Non chiude la scuola delle Scotte

La scuola delle Scotte è salva, annuncia l’assessore Ferretti

“Per il prossimo anno scolastico 2016-2017 non ci saranno cambiamenti per la scuola dell’infanzia presso il Policlinico delle Scotte a Siena. L’ufficio scolastico regionale attiverà ogni strumento a sua disposizione per garantirne la funzionalità e la prosecuzione del servizio”.

Lo afferma l’assessora all’istruzione e formazione Cristina Grieco a seguito di un incontro con il direttore dell’Usr Domenico Petruzzo “di cui – aggiunge – ho apprezzato l’atteggiamento di comprensione dei problemi e di disponibilità nella ricerca di soluzioni positive per la vicenda”.

“La Regione resta disponibile a qualsiasi azione a supporto dell’Ufficio scolastico regionale – conclude la sua dichiarazione l’assessora Grieco – nell’ambito delle competenze che le sono proprie”.

A Siena l’annuncio ufficiale è arrivato dall’assessore Anna Ferretti durante la conferenza stampa per la presentazione dell’iniziativa dell’Unione Ciechi.

“Esprimo grande soddisfazione per l’intervento dell’assessore Cristina Grieco. Salvaguardare i diritti dei bambini ricoverati nei plessi ospedalieri e mantenere i servizi formativi a loro dedicati è una cosa giusta, un segno di civiltà. L’assessore all’istruzione, con quest’atto, dimostra di aver a cuore il tema della protezione di queste esperienze formative dedicate ai più piccoli, bambini dai 3 ai 6 anni di vita, che già avevano trovato l’attenzione del Consiglio regionale che si era espresso all’unanimità a sostegno di una mozione proprio contro la chiusura delle sezioni ospedaliere di scuola dell’infanzia, in particolar modo al Policlinico Le Scotte di Siena, presentata dal sottoscritto”.

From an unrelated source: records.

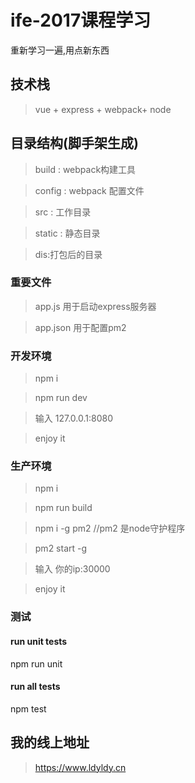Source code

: # ife-2017课程学习
重新学习一遍,用点新东西

## 技术栈
> vue + express + webpack+ node

## 目录结构(脚手架生成)

> build : webpack构建工具

> config : webpack 配置文件

> src : 工作目录

> static : 静态目录

> dis:打包后的目录

### 重要文件
> app.js    用于启动express服务器

> app.json  用于配置pm2

### 开发环境

> npm i 

> npm run dev

> 输入 127.0.0.1:8080

>enjoy it

### 生产环境

> npm i

> npm run build

> npm i -g pm2 //pm2 是node守护程序

> pm2 start -g

> 输入 你的ip:30000

>enjoy it

### 测试

#### run unit tests

npm run unit

#### run all tests

npm test

## 我的线上地址

> https://www.ldyldy.cn
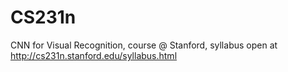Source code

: # CS231n
CNN for Visual Recognition, course @ Stanford, syllabus open at http://cs231n.stanford.edu/syllabus.html
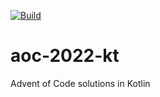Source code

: [![Build](https://github.com/mpalmer16/aoc-2022-kt/actions/workflows/kotlin.yml/badge.svg)](https://github.com/mpalmer16/aoc-2022-kt/actions/workflows/kotlin.yml)

# aoc-2022-kt
Advent of Code solutions in Kotlin
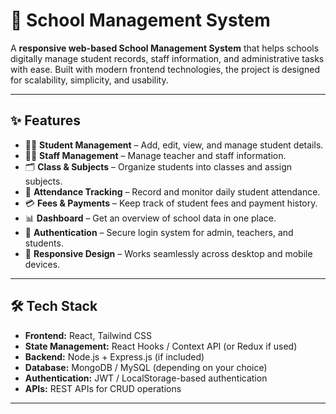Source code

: # 📘 School Management System

A **responsive web-based School Management System** that helps schools digitally manage student records, staff information, and administrative tasks with ease. Built with modern frontend technologies, the project is designed for scalability, simplicity, and usability.

---

## ✨ Features

- 👨‍🎓 **Student Management** – Add, edit, view, and manage student details.
- 🧑‍🏫 **Staff Management** – Manage teacher and staff information.
- 🗂 **Class & Subjects** – Organize students into classes and assign subjects.
- 📅 **Attendance Tracking** – Record and monitor daily student attendance.
- 💳 **Fees & Payments** – Keep track of student fees and payment history.
- 📊 **Dashboard** – Get an overview of school data in one place.
- 🔐 **Authentication** – Secure login system for admin, teachers, and students.
- 📱 **Responsive Design** – Works seamlessly across desktop and mobile devices.

---

## 🛠 Tech Stack

- **Frontend:** React, Tailwind CSS
- **State Management:** React Hooks / Context API (or Redux if used)
- **Backend:** Node.js + Express.js (if included)
- **Database:** MongoDB / MySQL (depending on your choice)
- **Authentication:** JWT / LocalStorage-based authentication
- **APIs:** REST APIs for CRUD operations

---
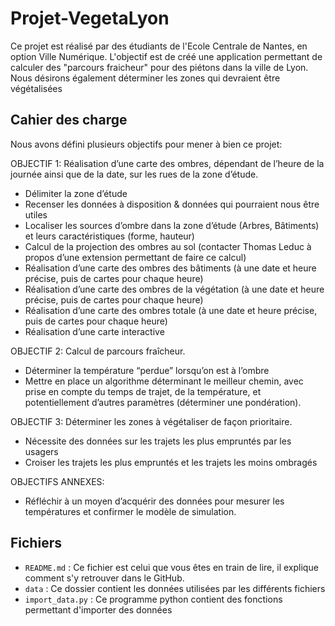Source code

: # Projet-VegetaLyon
Ce projet est réalisé par des étudiants de l'Ecole Centrale de Nantes, en option Ville Numérique. L'objectif est de créé une application permettant de calculer des "parcours fraicheur" pour des piétons dans la ville de Lyon.
Nous désirons également déterminer les zones qui devraient être végétalisées 

## Cahier des charge

Nous avons défini plusieurs objectifs pour mener à bien ce projet:

OBJECTIF 1: Réalisation d’une carte des ombres, dépendant de l’heure de la journée ainsi que de la date, sur les rues de la zone d’étude.
- Délimiter la zone d’étude
- Recenser les données à disposition & données qui pourraient nous être utiles
- Localiser les sources d’ombre dans la zone d’étude (Arbres, Bâtiments) et leurs caractéristiques (forme, hauteur)
- Calcul de la projection des ombres au sol (contacter Thomas Leduc à propos d’une extension permettant de faire ce calcul)
- Réalisation d’une carte des ombres des bâtiments  (à une date et heure précise, puis de cartes pour chaque heure)
- Réalisation d’une carte des ombres de la végétation (à une date et heure précise, puis de cartes pour chaque heure)
- Réalisation d’une carte des ombres totale  (à une date et heure précise, puis de cartes pour chaque heure)
- Réalisation d’une carte interactive


OBJECTIF 2: Calcul de parcours fraîcheur.
- Déterminer la température “perdue” lorsqu’on est à l’ombre
- Mettre en place un algorithme déterminant le meilleur chemin, avec prise en compte du temps de trajet, de la température, et potentiellement d’autres paramètres (déterminer une pondération).


OBJECTIF 3: Déterminer les zones à végétaliser de façon prioritaire.
- Nécessite des données sur les trajets les plus empruntés par les usagers
- Croiser les trajets les plus empruntés et les trajets les moins ombragés


OBJECTIFS ANNEXES:
- Réfléchir à un moyen d’acquérir des données pour mesurer les températures et confirmer le modèle de simulation.

## Fichiers 

* `README.md` : Ce fichier est celui que vous êtes en train de lire, il explique comment s'y retrouver dans le GitHub.
* `data` : Ce dossier contient les données utilisées par les différents fichiers
* `import_data.py` : Ce programme python contient des fonctions permettant d'importer des données

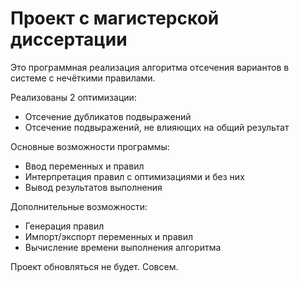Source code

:# Проект с магистерской диссертации

Это программная реализация алгоритма отсечения вариантов в системе с нечёткими правилами.

Реализованы 2 оптимизации:
* Отсечение дубликатов подвыражений
* Отсечение подвыражений, не влияющих на общий результат

Основные возможности программы:
* Ввод переменных и правил
* Интерпретация правил с оптимизациями и без них
* Вывод результатов выполнения

Дополнительные возможности:
* Генерация правил
* Импорт/экспорт переменных и правил
* Вычисление времени выполнения алгоритма

Проект обновляться не будет. Совсем.
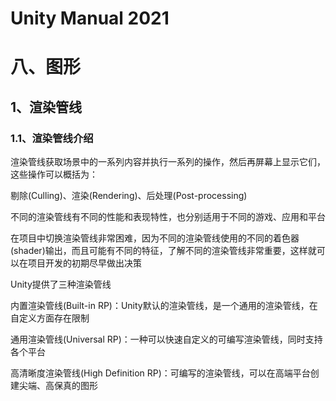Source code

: # Unity Manual 2021

# 八、图形

## 1、渲染管线

### 1.1、渲染管线介绍

渲染管线获取场景中的一系列内容并执行一系列的操作，然后再屏幕上显示它们，这些操作可以概括为：

剔除(Culling)、渲染(Rendering)、后处理(Post-processing)

不同的渲染管线有不同的性能和表现特性，也分别适用于不同的游戏、应用和平台

在项目中切换渲染管线非常困难，因为不同的渲染管线使用的不同的着色器(shader)输出，而且可能有不同的特征，了解不同的渲染管线非常重要，这样就可以在项目开发的初期尽早做出决策

Unity提供了三种渲染管线

内置渲染管线(Built-in RP)：Unity默认的渲染管线，是一个通用的渲染管线，在自定义方面存在限制

通用渲染管线(Universal RP)：一种可以快速自定义的可编写渲染管线，同时支持各个平台

高清晰度渲染管线(High Definition RP)：可编写的渲染管线，可以在高端平台创建尖端、高保真的图形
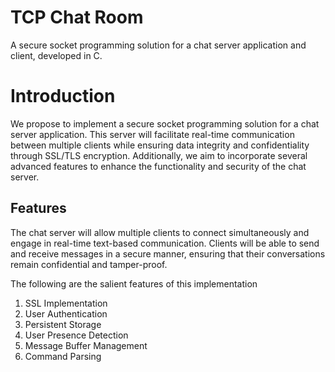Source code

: # TCP Chat Room
A secure socket programming solution for a chat server application and client, developed in C.

# Introduction
We propose to implement a secure socket programming solution for a chat server application. This server will facilitate real-time communication between multiple clients while ensuring data integrity and confidentiality through SSL/TLS encryption. Additionally, we aim to incorporate several advanced features to enhance the functionality and security of the chat server. 

## Features
The chat server will allow multiple clients to connect simultaneously and engage in real-time text-based communication. Clients will be able to send and receive messages in a secure manner, ensuring that their conversations remain confidential and tamper-proof. 

The following are the salient features of this implementation

1. SSL Implementation
1. User Authentication
1. Persistent Storage
1. User Presence Detection
1. Message Buffer Management
1. Command Parsing
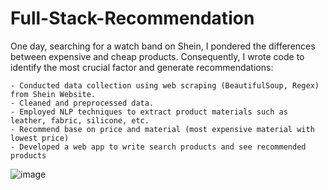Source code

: # Full-Stack-Recommendation

One day, searching for a watch band on Shein, I pondered the differences between expensive and cheap products. Consequently, I wrote code to identify the most crucial factor and generate recommendations:

    - Conducted data collection using web scraping (BeautifulSoup, Regex) from Shein Website.
    - Cleaned and preprocessed data.
    - Employed NLP techniques to extract product materials such as leather, fabric, silicone, etc.
    - Recommend base on price and material (most expensive material with lowest price)
    - Developed a web app to write search products and see recommended products

![image](https://github.com/HannahTech/Full-Stack-Recommendation/assets/81828685/5e7f53da-e0aa-4482-bf52-989200b25a23)
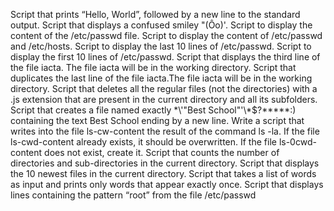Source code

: Script that prints “Hello, World”, followed by a new line to the standard output.
Script that displays a confused smiley "(Ôo)'.
Script to display the content of the /etc/passwd file.
Script to display the content of /etc/passwd and /etc/hosts.
Script to display the last 10 lines of /etc/passwd.
Script to display the first 10 lines of /etc/passwd.
Script that displays the third line of the file iacta. The file iacta will be in the working directory.
Script that duplicates the last line of the file iacta.The file iacta will be in the working directory.
Script that deletes all the regular files (not the directories) with a .js extension that are present in the current directory and all its subfolders.
Script that creates a file named exactly \*\\'"Best School"\'\\*$\?\*\*\*\*\*:) containing the text Best School ending by a new line.
Write a script that writes into the file ls-cw-content the result of the command ls -la. If the file ls-cwd-content already exists, it should be overwritten. If the file ls-0cwd-content does not exist, create it.
Script that counts the number of directories and sub-directories in the current directory.
Script that displays the 10 newest files in the current directory.
Script that takes a list of words as input and prints only words that appear exactly once.
Script that displays lines containing the pattern “root” from the file /etc/passwd
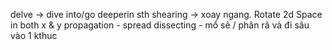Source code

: delve -> dive into/go deeperin sth
shearing -> xoay ngang. Rotate 2d Space in both x & y 
propagation - spread 
dissecting - mổ sẻ / phân rã và đi sâu vào 1 kthuc

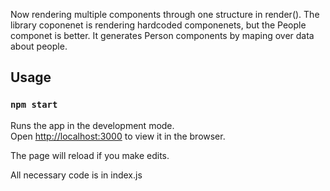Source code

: Now rendering multiple components through one structure in render(). The library
coponenet is rendering hardcoded componenets, but the People componet is better.
It generates Person components by maping over data about people. 

## Usage

### `npm start`

Runs the app in the development mode.  
Open [http://localhost:3000](http://localhost:3000) to view it in the browser.  

The page will reload if you make edits.  

All necessary code is in index.js
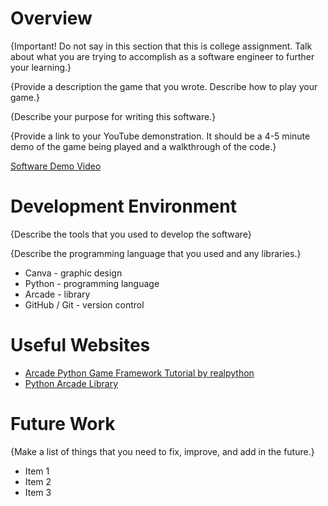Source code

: # Overview

{Important!  Do not say in this section that this is college assignment.  Talk about what you are trying to accomplish as a software engineer to further your learning.}

{Provide a description the game that you wrote. Describe how to play your game.}

{Describe your purpose for writing this software.}

{Provide a link to your YouTube demonstration.  It should be a 4-5 minute demo of the game being played and a walkthrough of the code.}

[Software Demo Video](http://youtube.link.goes.here)

# Development Environment

{Describe the tools that you used to develop the software}

{Describe the programming language that you used and any libraries.}
* Canva - graphic design
* Python - programming language
* Arcade - library
* GitHub / Git - version control

# Useful Websites

* [Arcade Python Game Framework Tutorial by realpython](https://realpython.com/arcade-python-game-framework/)
* [Python Arcade Library](https://api.arcade.academy/en/latest/)

# Future Work

{Make a list of things that you need to fix, improve, and add in the future.}
* Item 1
* Item 2
* Item 3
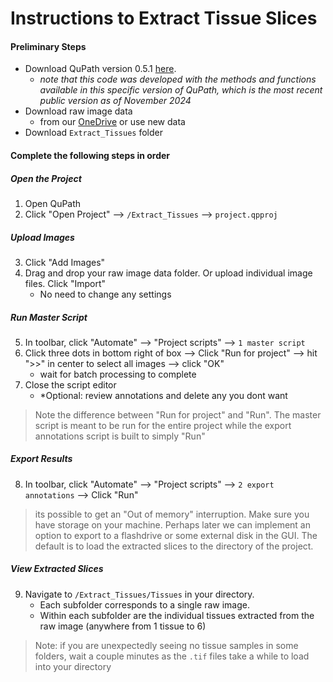 # Instructions to Extract Tissue Slices

#### Preliminary Steps
- Download QuPath version 0.5.1 [here](https://qupath.github.io/).
    - *note that this code was developed with the methods and functions available in this specific version of QuPath, which is the most recent public version as of November 2024*
- Download raw image data 
	- from our [OneDrive](https://nuwildcat-my.sharepoint.com/personal/akl0407_ads_northwestern_edu/_layouts/15/onedrive.aspx?id=%2Fpersonal%2Fakl0407%5Fads%5Fnorthwestern%5Fedu%2FDocuments%2FSTAT390%2FData) or use new data
- Download `Extract_Tissues` folder

#### Complete the following steps in order
##### Open the Project
1. Open QuPath
2. Click "Open Project" --> `/Extract_Tissues` --> `project.qpproj`

##### Upload Images
3. Click "Add Images"
4. Drag and drop your raw image data folder. Or upload individual image files. Click "Import"
	- No need to change any settings

##### Run Master Script
5. In toolbar, click "Automate" --> "Project scripts" --> `1 master script` 
6. Click three dots in bottom right of box --> Click "Run for project" --> hit ">>" in center to select all images --> click "OK"
	- wait for batch processing to complete
7. Close the script editor
	- *Optional: review annotations and delete any you dont want

>Note the difference between "Run for project" and "Run". The master script is meant to be run for the entire project while the export annotations script is built to simply "Run"

##### Export Results
8. In toolbar, click "Automate" --> "Project scripts" --> `2 export annotations` --> Click "Run"
> its possible to get an "Out of memory" interruption. Make sure you have storage on your machine. Perhaps later we can implement an option to export to a flashdrive or some external disk in the GUI. The default is to load the extracted slices to the directory of the project. 

##### View Extracted Slices
9. Navigate to `/Extract_Tissues/Tissues` in your directory. 
	- Each subfolder corresponds to a single raw image. 
	- Within each subfolder are the individual tissues extracted from the raw image (anywhere from 1 tissue to 6)
> Note: if you are unexpectedly seeing no tissue samples in some folders, wait a couple minutes as the `.tif` files take a while to load into your directory
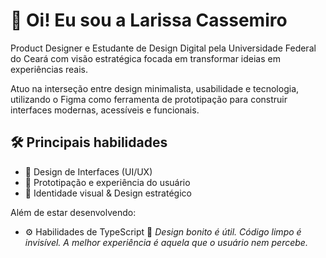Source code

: # 👋 Oi! Eu sou a Larissa Cassemiro

Product Designer e Estudante de Design Digital pela Universidade Federal do Ceará com visão estratégica focada em transformar ideias em experiências reais.

Atuo na interseção entre design minimalista, usabilidade e tecnologia, utilizando o Figma como ferramenta de prototipação para construir interfaces modernas, acessíveis e funcionais.

## 🛠️ Principais habilidades

- 🎨 Design de Interfaces (UI/UX)
- 🧠 Prototipação e experiência do usuário
- 🧩 Identidade visual & Design estratégico

Além de estar desenvolvendo: 
- ⚙️ Habilidades de TypeScript
🧠 *Design bonito é útil. Código limpo é invisível. A melhor experiência é aquela que o usuário nem percebe.*

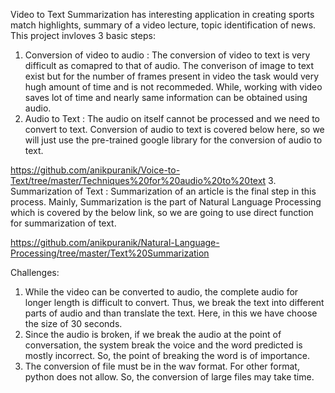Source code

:Video to Text Summarization has interesting application in creating sports match highlights, summary of a video lecture, topic identification of news.
This project invloves 3 basic steps:
1. Conversion of video to audio : The conversion of video to text is very difficult as comapred to that of audio. The converison of image to text exist but 
for the number of frames present in video the task would very hugh amount of time and is not recommeded. While, working with video saves lot of time and nearly same
information can be obtained using audio.
2. Audio to Text : The audio on itself cannot be processed and we need to convert to text. Conversion of audio to text is covered below here, so we will just use 
the pre-trained google library for the conversion of audio to text.

https://github.com/anikpuranik/Voice-to-Text/tree/master/Techniques%20for%20audio%20to%20text
3. Summarization of Text : Summarization of an article is the final step in this process. Mainly, Summarization is the part of Natural Language Processing which is 
covered by the below link, so we are going to use direct function for summarization of text.

https://github.com/anikpuranik/Natural-Language-Processing/tree/master/Text%20Summarization

Challenges:
1. While the video can be converted to audio, the complete audio for longer length is difficult to convert. Thus, we break the text into different parts of audio
and than translate the text. Here, in this we have choose the size of 30 seconds.
2. Since the audio is broken, if we break the audio at the point of conversation, the system break the voice and the word predicted is mostly incorrect.
So, the point of breaking the word is of importance.
3. The conversion of file must be in the wav format. For other format, python does not allow. So, the conversion of large files may take time.
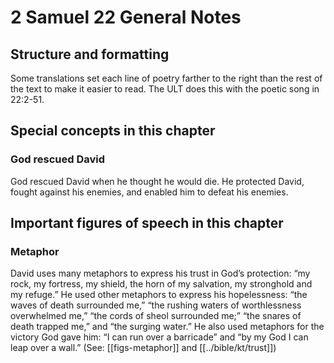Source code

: # 2 Samuel 22 General Notes
## Structure and formatting

Some translations set each line of poetry farther to the right than the rest of the text to make it easier to read. The ULT does this with the poetic song in 22:2-51.

## Special concepts in this chapter

### God rescued David
God rescued David when he thought he would die. He protected David, fought against his enemies, and enabled him to defeat his enemies.

## Important figures of speech in this chapter

### Metaphor
David uses many metaphors to express his trust in God’s protection: “my rock, my fortress, my shield, the horn of my salvation, my stronghold and my refuge.” He used other metaphors to express his hopelessness: “the waves of death surrounded me,” “the rushing waters of worthlessness overwhelmed me,” “the cords of sheol surrounded me;” “the snares of death trapped me,” and “the surging water.” He also used metaphors for the victory God gave him: “I can run over a barricade” and “by my God I can leap over a wall.” (See: [[figs-metaphor]] and [[../bible/kt/trust]])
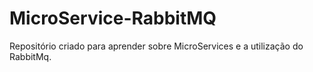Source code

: # MicroService-RabbitMQ

Repositório criado para aprender sobre MicroServices e a utilização do RabbitMq.
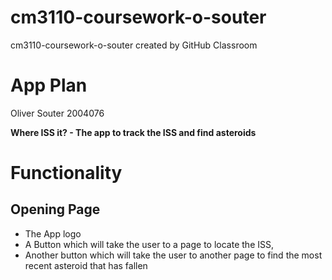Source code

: # cm3110-coursework-o-souter
cm3110-coursework-o-souter created by GitHub Classroom

# App Plan

Oliver Souter 2004076

**Where ISS it? - The app to track the ISS and find asteroids**

# Functionality

## Opening Page
* The App logo
* A Button which will take the user to a page to locate the ISS, 
* Another button which will take the user to another page to find the most recent asteroid that has fallen

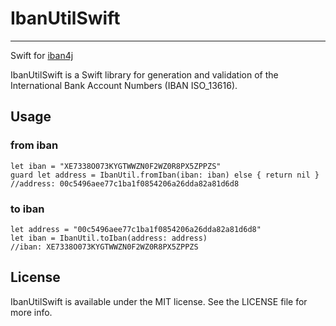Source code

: # IbanUtilSwift
___

Swift for [iban4j](https://github.com/arturmkrtchyan/iban4j)

IbanUtilSwift is a Swift library for generation and validation of the International Bank Account Numbers (IBAN ISO_13616).

## Usage

### from iban

	let iban = "XE7338O073KYGTWWZN0F2WZ0R8PX5ZPPZS"
	guard let address = IbanUtil.fromIban(iban: iban) else { return nil }
	//address: 00c5496aee77c1ba1f0854206a26dda82a81d6d8

### to iban

	let address = "00c5496aee77c1ba1f0854206a26dda82a81d6d8"
	let iban = IbanUtil.toIban(address: address)
	//iban: XE7338O073KYGTWWZN0F2WZ0R8PX5ZPPZS

## License

IbanUtilSwift is available under the MIT license. See the LICENSE file for more info.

Lo dice il presidente della commissione Sanità, Stefano Scaramelli (Pd), commentando l’annuncio dell’assessore regionale Cristina Grieco sulla scongiurata chiusura delle scuole dell’infanzia ospedaliera da parte dell’Ufficio scolastico regionale (USR) .

“E’ in occasioni come queste che la politica diventa una bella cosa – continua Scaramelli –  uno strumento capace di prendere delle decisioni sulla base di valori, ideali, programmi a lungo termine. Proprio nel campo della formazione, più che in altri settori, è evidente quanto le scelte fatte oggi saranno determinanti nel futuro. Investire in formazione è fondamentale per garantire il progresso civile, culturale ed economico. L’accrescimento formativo e culturale delle persone, a partire dai più piccoli, è l’unica vera forza in grado di muovere in avanti lo sviluppo della nostra società”.